November 19, 2004

Letter to the Paper XXXIII

Obsidian Wings has the vapors over Bush tax reform proposals, especially the idea of removing the deductibility of employer sponsored health insurance. It's unfortunate that the other half of that plan, associational health insurance isn't explicitly linked to it. It should be, but because that was rolled out in a state of the union address some time ago, people are missing the obvious connection. Here's what I wrote in comments:


What the analysis so far has missed is the previously announced Bush policy to establish associational healthcare. That means that instead of getting your healthcare from your employer, you get it from the Lions Club or the Catholic Church. Change employers and you don't change health care plans. This makes for a vastly more empowered workforce as nobody is feeling trapped in their job just because junior has a health condition and they'd never get healthcare if they moved to a new job. You pick out the health care that works for you in the association you're comfortable with.

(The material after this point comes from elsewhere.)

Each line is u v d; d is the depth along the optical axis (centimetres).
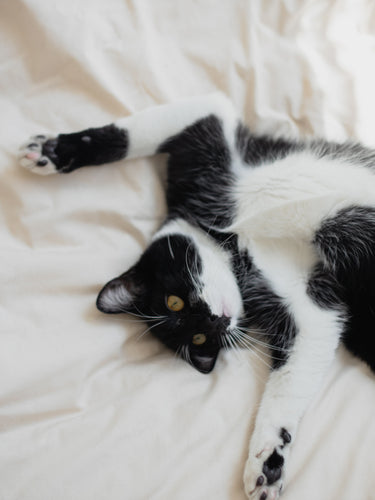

Now there's a whole lot of work to be done to make this actually sane instead of just potentially sane but I could see how it could be a positive thing for everybody. As part of the transition plan, you could mandate that employer healthcare spending had to be turned into cash and added to paychecks and there would have to be some sort of transition period where the associational health insurance system got set up and people moved off of employer provided health insurance.

Lets remember that the current system was an unintended consequence of WW II wage control legislation. It never has been a good idea that was planned. It was sort of an accident that we got in the habit of keeping around (sort of like that temporary tax from the spanish-american war that kept getting renewed every two years for the better part of a century). If we can move to different arrangements that provides better service, we should.